Working data below:
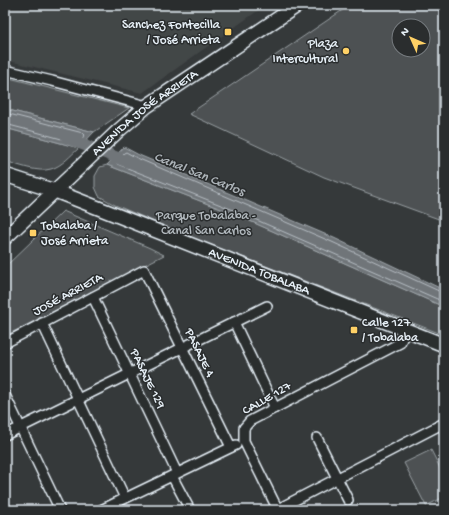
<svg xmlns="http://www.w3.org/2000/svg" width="449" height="515" viewBox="0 0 449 515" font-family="'Gochi Hand',sans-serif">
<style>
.built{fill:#424647}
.green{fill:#4d5152;stroke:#9aa1a5;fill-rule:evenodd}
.water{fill:#707579;stroke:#a0a7ac}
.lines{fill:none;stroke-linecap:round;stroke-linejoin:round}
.shore{stroke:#b8bfc5;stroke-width:1}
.canal{stroke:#707579;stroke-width:12}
.street-casing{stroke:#e8f1f8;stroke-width:12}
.secondary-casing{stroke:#e8f1f8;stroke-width:16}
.street{stroke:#2a2d2e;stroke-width:9}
.secondary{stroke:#2a2d2e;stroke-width:13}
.poi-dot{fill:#ffd166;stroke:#2a2d2e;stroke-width:1.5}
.labels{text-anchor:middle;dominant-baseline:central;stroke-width:3;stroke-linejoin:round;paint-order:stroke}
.poi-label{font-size:13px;fill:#e8f1f8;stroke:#2a2d2e;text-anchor:end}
.street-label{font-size:13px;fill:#e8f1f8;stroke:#2a2d2e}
.park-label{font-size:13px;fill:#b2b9be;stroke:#2a2d2e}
.water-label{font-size:14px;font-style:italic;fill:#acb3b8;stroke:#2a2d2e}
</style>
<rect width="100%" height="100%" fill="#35393a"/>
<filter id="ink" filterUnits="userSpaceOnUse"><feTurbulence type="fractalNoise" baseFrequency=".025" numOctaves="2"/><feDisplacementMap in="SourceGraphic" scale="8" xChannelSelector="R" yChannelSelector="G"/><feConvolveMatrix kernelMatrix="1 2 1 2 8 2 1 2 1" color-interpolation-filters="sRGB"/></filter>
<g filter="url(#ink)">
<polygon class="built" points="5,5 266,5 142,93 5,60"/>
<g class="green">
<path d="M350,5H444V221L324,177L189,114ZM399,26H423V50H399Z"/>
<polygon points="5,77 129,108 94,132 5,109"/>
<path d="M5,128L79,148C71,155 62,166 51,169C38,173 18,165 5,161Z"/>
<polygon points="107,165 234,214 444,307 444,335 183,234 115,205 99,196 95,187 95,176 100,167"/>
<polygon points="63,211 150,248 164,255 5,336 5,267"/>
<polygon points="431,450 444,476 444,497 426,506 404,463"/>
</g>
<g class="water">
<polygon points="5,109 94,132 79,148 5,128"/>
<polygon points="124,147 139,155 334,238 444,290 444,307 234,214 107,165"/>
</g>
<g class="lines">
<g class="shore">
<polyline points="5,113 83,133 85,135 78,143 76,143 36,132 5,124"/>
<polyline points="444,293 441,292 332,242 137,158 126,152 124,153 115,162 117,164 236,211 444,302"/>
</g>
<polyline class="canal" points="67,138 128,162"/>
<defs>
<g id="street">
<polyline points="5,70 52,81 147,106"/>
<polyline points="93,297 177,473"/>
<polyline points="234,322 275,408"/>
<polyline points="42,323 125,498"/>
<polyline points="5,343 144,270 231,447"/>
<polyline points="5,395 60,510"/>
<polyline points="5,435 267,306"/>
<polyline points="317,438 348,500"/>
<polyline points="172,476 190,510"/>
<polyline points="278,509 444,423"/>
<polyline points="101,510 236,445"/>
<polyline points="278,510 244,441 244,428 250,421 400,343 406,330"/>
</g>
<g id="secondary">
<path id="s1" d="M5,175L55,191L101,209L444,345"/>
<path id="s2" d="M5,238L118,131L147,106L298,5"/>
</g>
</defs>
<use href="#street" class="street-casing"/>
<use href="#secondary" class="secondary-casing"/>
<use href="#street" class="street"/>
<use href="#secondary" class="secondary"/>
</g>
</g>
<g class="poi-dot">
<rect x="224" y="28" width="8" height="8" rx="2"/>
<circle cx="346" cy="51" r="4"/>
<rect x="29" y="229" width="8" height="8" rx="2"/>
<rect x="350" y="326" width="8" height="8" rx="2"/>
</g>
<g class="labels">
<g class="poi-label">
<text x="220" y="25">Sanchez Fontecilla<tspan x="220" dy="15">/ José Arrieta</tspan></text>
<text x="338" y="44">Plaza<tspan x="338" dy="15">Intercultural</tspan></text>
<text x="41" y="226" text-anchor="start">Tobalaba /<tspan x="41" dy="15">José Arrieta</tspan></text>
<text x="362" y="323" text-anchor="start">Calle 127<tspan x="362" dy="15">/ Tobalaba</tspan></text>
</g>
<g class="street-label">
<text stroke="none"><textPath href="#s2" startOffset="188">AVENIDA JOSÉ ARRIETA</textPath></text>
<text stroke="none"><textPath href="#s1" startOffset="272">AVENIDA TOBALABA</textPath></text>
<text transform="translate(68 295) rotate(-28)">JOSÉ ARRIETA</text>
<text transform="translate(199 353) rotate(64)">PASAJE 4</text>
<text transform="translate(147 379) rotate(64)">PASAJE 129</text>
<text transform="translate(267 399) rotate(-30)">CALLE 127</text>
</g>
<g class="park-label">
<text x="206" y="216">Parque Tobalaba -<tspan x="206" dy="15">Canal San Carlos</tspan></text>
</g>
<g class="water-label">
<text transform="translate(199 175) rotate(22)">Canal San Carlos</text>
</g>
</g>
<rect width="449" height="515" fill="none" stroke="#2a2d2e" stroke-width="20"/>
<rect x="10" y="10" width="429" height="495" fill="none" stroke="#e8f1f8" stroke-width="1.5" filter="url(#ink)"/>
<g transform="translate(411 38) rotate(315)"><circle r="19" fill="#2a2d2e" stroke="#767b7f"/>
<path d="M0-3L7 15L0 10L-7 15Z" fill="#ffd166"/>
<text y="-6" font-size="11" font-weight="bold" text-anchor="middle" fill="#e8f1f8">N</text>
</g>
</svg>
End of Working data.
→ **Task to complete**: What is the number of lines in the listing above that contain the string "linejoin"? Give only the number.

→ **Answer below**: 2